A vida de Guru, porém, não se fez sem atribulações. Para além do seu feitio complicado com os meandros da indústria musical, o rapper cansou-se (ao que consta) do projecto Gangstarr e decidiu dar um tempo. Correram boatos que o duo se havia extinguido e que Guru e Premier tomariam caminhos individuais. Ambos formaram as suas editoras e Guru junta-se ao produtor Solar, com quem estabelece profundos laços e edita dois álbuns através da sua 7 Grand Records. Houve muita pressão dos fãs e dos media para que Gangstarr voltasse, mas sempre que Guru abordava o assunto parecia ficar mais claro que dificilmente os excelentes MC e DJ se iriam encontrar de novo em estúdio.

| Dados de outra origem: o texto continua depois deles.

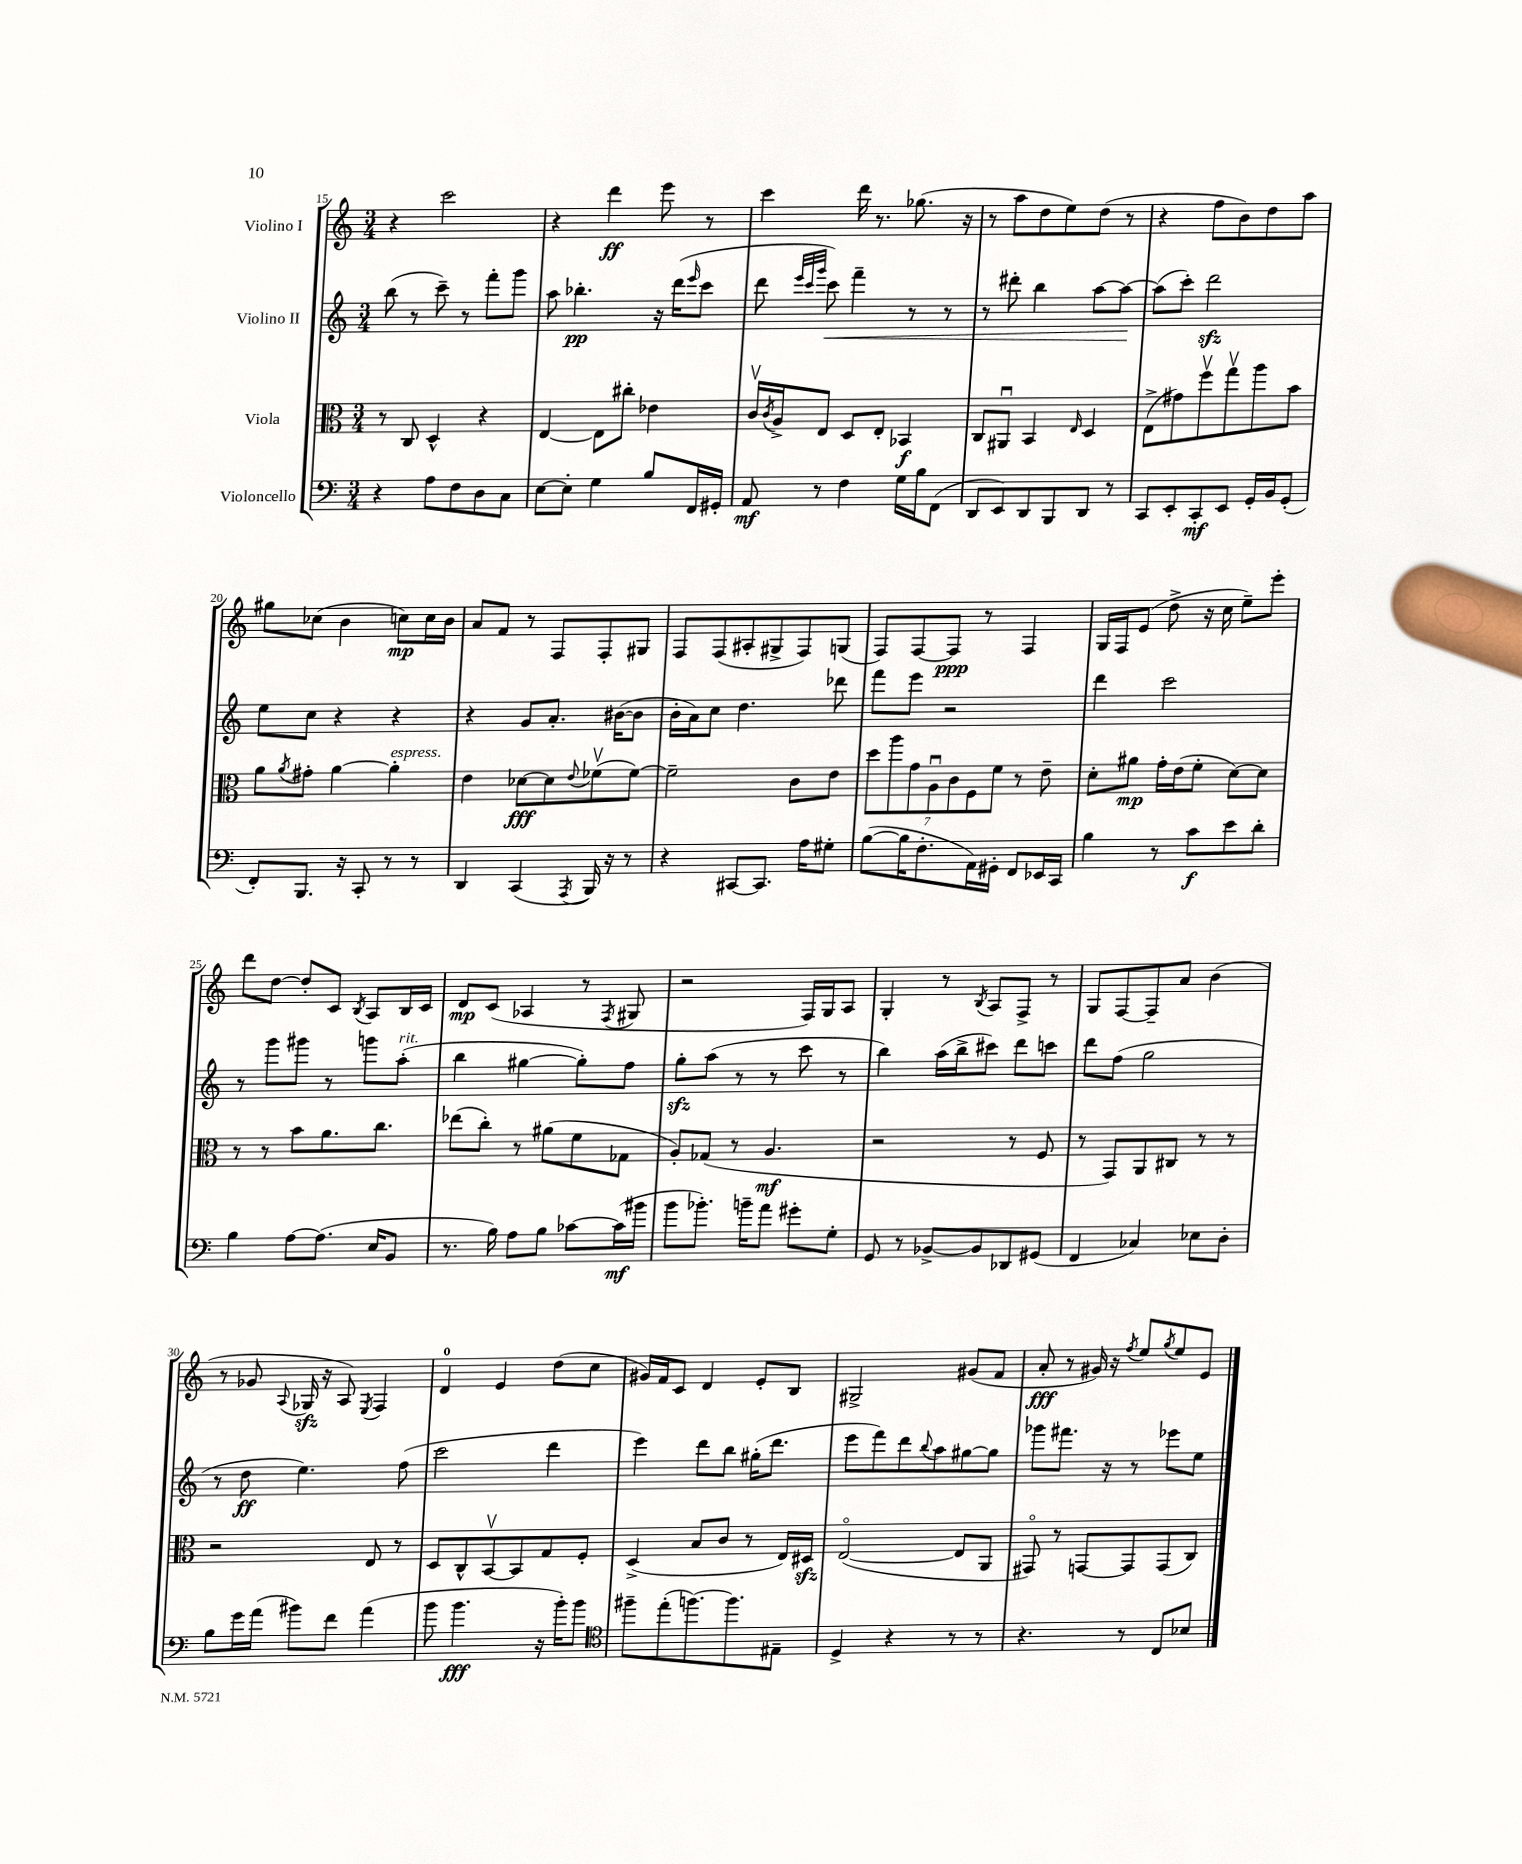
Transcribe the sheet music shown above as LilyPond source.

<<
\new StaffGroup <<
\new Staff = "s0" \with { instrumentName = "Violino I" } {
    \clef treble \key c \major \numericTimeSignature \time 3/4
    r4 c'''2 |
    r4 d'''4\ff e'''8 r8 |
    c'''4 d'''16 r8. ges''8.( r16 |
    r8 a''8 d''8 e''8) d''8( r8 |
    r4 f''8 b'8) d''8 a''8 |
    gis''8 ces''8( b'4 c''8\mp) c''16 b'16 |
    a'8 f'8 r8 f8 f8-. gis8 |
    f8 f8( ais8-. gis8-> f8) g8( |
    f8) f8~ f8\ppp r8 f4 |
    g16 f16 e'8( d''8-> r16 c''16 e''8--) e'''8-. |
    d'''8 d''8~ d''8-. c'8 \acciaccatura { b8 } a8 b16 c'16 |
    d'8\mp c'8( aes4 r8 \acciaccatura { f8 } gis8 |
    r2 f16) g16 a8 |
    g4-. r8 \acciaccatura { b8 } a8 f8-> r8 |
    g8 f8~ f8-- a'8 b'4( |
    r8 ges'8 \appoggiatura { a8 } ges16\sfz r16 a8) \acciaccatura { e8 } f4 |
    d'4-0 e'4 d''8( c''8 |
    gis'16) f'16 c'8 d'4 e'8-. b8 |
    gis2-> gis'8( f'8 |
    a'8-.\fff r8 gis'16) r16 \acciaccatura { f''8 } e''8 \acciaccatura { g''8 } e''8 e'8 \bar "|." |
}
\new Staff = "s1" \with { instrumentName = "Violino II" } {
    \clef treble \key c \major \numericTimeSignature \time 3/4
    b''8( r8 c'''8--) r8 f'''8-. g'''8 |
    a''8 bes''4.-.\pp r16 d'''16( \grace { e'''16 } c'''8 |
    d'''8 \grace { e'''32 c'''32 g'''32 } c'''8\<) f'''4-- r8 r8 |
    r8 dis'''8-. b''4 a''8~ a''8~\! |
    a''8( c'''8-.) d'''2\sfz |
    e''8 c''8 r4 r4 |
    r4 g'8 a'8.-. bis'16~( bis'8 |
    b'16-. a'16) c''8 d''4. des'''8 |
    f'''8 e'''8 r2 |
    d'''4 c'''2 |
    r8 g'''8 gis'''8 r8 g'''8 a''8-.^\markup { \italic "rit." }( |
    b''4 gis''4~ gis''8-.) f''8 |
    g''8-.\sfz a''8( r8 r8 c'''8 r8 |
    b''4) a''16( b''16-> cis'''8) d'''8 c'''8 |
    d'''8 f''8( g''2 |
    r8 d''8\ff e''4.) f''8( |
    c'''2 d'''4 |
    e'''4) d'''8 b''8 gis''16-.( d'''8. |
    e'''8 f'''8) d'''8 \appoggiatura { b''8 } a''8 gis''8~ gis''8 |
    ges'''8 fis'''8. r16 r8 ees'''8 e''8 \bar "|." |
}
\new Staff = "s2" \with { instrumentName = "Viola" } {
    \clef alto \key c \major \numericTimeSignature \time 3/4
    r8 c8 d4-^ r4 |
    e4~ e8 cis''8-. ees'4 |
    c'16\upbow \acciaccatura { c'8 } a16-> e8 d8 e8-. bes,4\f |
    c8 ais,8\downbow b,4 \grace { e16 } d4 |
    e8->( gis'8) f''8\upbow g''8\upbow a''8 b'8 |
    a'8 \acciaccatura { a'8 } gis'8-. a'4~ a'4-.^\markup { \italic "espress." } |
    e'4 des'8~\fff des'8 \appoggiatura { e'8 } fes'8\upbow( fes'8~) |
    fes'2-- c'8 e'8 |
    \tuplet 7/4 { d''8 a''8 g'8 a8\downbow c'8 f8 f'8 } r8 e'8-- |
    d'8-. ais'8\mp g'16-. e'16( f'8-. d'8~) d'8 |
    r8 r8 b'8 a'8. c''8. |
    ees''8( c''8-.) r8 ais'8( f'8 ges8 |
    a8-.) ges8( r8 a4.\mf |
    r2 r8 f8 |
    r8 g,8) a,8 cis8 r8 r8 |
    r2 e8 r8 |
    d8 c8-^ b,8~\upbow b,8 g8 f8-. |
    d4->( b8 c'8 r8 e16) dis16\sfz |
    e2~\flageolet( e8 a,8 |
    gis,8\flageolet) r8 g,8~ g,8 g,8( c8) \bar "|." |
}
\new Staff = "s3" \with { instrumentName = "Violoncello" } {
    \clef bass \key c \major \numericTimeSignature \time 3/4
    r4 a8 f8 d8 c8 |
    e8~ e8-. g4 b8 f,16 gis,16-. |
    a,8\mf r8 f4 g16 b16 f,8( |
    d,8 e,8) d,8 b,,8 d,8 r8 |
    c,8 e,8-. c,8-.\mf e,8 g,16-. b,16 g,8-.( |
    f,8-.) b,,8. r16 c,8-. r8 r8 |
    d,4 c,4( \acciaccatura { a,,8 } b,,16) r16 r8 |
    r4 cis,8~ cis,8. a16 gis8-. |
    b8~( b16 f8.-. a,16) gis,16-. f,8 ees,16 c,16 |
    b4 r8 c'8\f e'8 d'8-. |
    b4 a8~ a8.( e16 b,8 |
    r8. b16) a8 b8 ces'8~ ces'16\mf( bis'16 |
    b'8 bes'8.-.) b'16-- a'8 gis'8-. g8-. |
    g,8 r8 bes,8~-> bes,8 des,8 gis,8( |
    f,4 ces4) ees8 d8-. |
    b8 g'16 a'16( bis'8) f'8 a'4( |
    b'8 b'4.\fff r16 b'16-.) b'8 |
    \clef tenor fis''8-- e''8-.( f''8.~) f''8. eis8-- |
    d4-> r4 r8 r8 |
    r4. r8 c8 bes8 \bar "|." |
}
>>
>>
\layout { \context { \Score currentBarNumber = #15 } }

Tristemente, a 28 de Fevereiro de 2010, Guru sofreu um ataque cardíaco, adoeceu, descobriram-lhe um cancro, esteve algum tempo em coma e várias situações desagradáveis eclodiram com Solar, que se assumia quase como porta-voz de Guru. Lamentavelmente, não chegava a tragédia que se abatia sobre o lendário rapper e estalava a polémica com Solar que, segundo sempre foi veiculado, pretendia lucrar com a situação de Guru e assenhorar-se de alguns direitos do legado do rapper. Infelizmente, Guru sucumbiu à doença e o seu coração parou a 19 de Abril de 2010...



Não sei se se passou como Saramago dizia ou se Guru passou de um estado para o outro ou se está no paraíso ou se assumiu uma outra forma para estar presente neste mundo. O que eu sei é que Guru está vivo. Na música que nos deixou. Na lembrança que temos dele. Guru está na galeria dos mais geniais rimadores do rap e das pessoas mais influentes de sempre da História do Hip Hop. Não há erro algum que possa ter cometido que faça com que isso deixe de ser a verdade. Partiu cedo demais... Se Guru está no paraíso, Deus tem de certeza uma predilecção secreta pelo rap e fomenta um qualquer projecto grandioso para todos os que chamou tão cedo para junto de Si. Não obstante isso, e socorrendo-me de uma brilhante ideia musicada por Fuse, e que se adapta perfeitamente ao caso do rapper americano, se Guru faleceu no mundo físico, ele há-de ser eterno nos nossos ouvidos!